*Aim of the task*
Search the entries below for the string "niet" and copy the lines that hold it.

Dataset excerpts
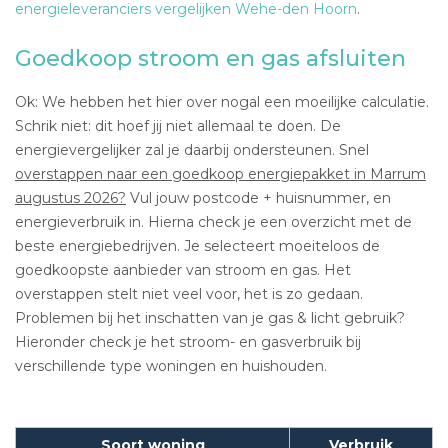
energieleveranciers vergelijken Wehe-den Hoorn
.
Goedkoop stroom en gas afsluiten
Ok: We hebben het hier over nogal een moeilijke calculatie.
Schrik niet: dit hoef jij niet allemaal te doen. De
energievergelijker zal je daarbij ondersteunen. Snel
overstappen naar een goedkoop energiepakket in Marrum
augustus 2026?
Vul jouw postcode + huisnummer, en
energieverbruik in. Hierna check je een overzicht met de
beste energiebedrijven. Je selecteert moeiteloos de
goedkoopste aanbieder van stroom en gas. Het
overstappen stelt niet veel voor, het is zo gedaan.
Problemen bij het inschatten van je gas & licht gebruik?
Hieronder check je het stroom- en gasverbruik bij
verschillende type woningen en huishouden.
Soort woning
Verbruik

*Task solution*
Schrik niet: dit hoef jij niet allemaal te doen. De
overstappen stelt niet veel voor, het is zo gedaan.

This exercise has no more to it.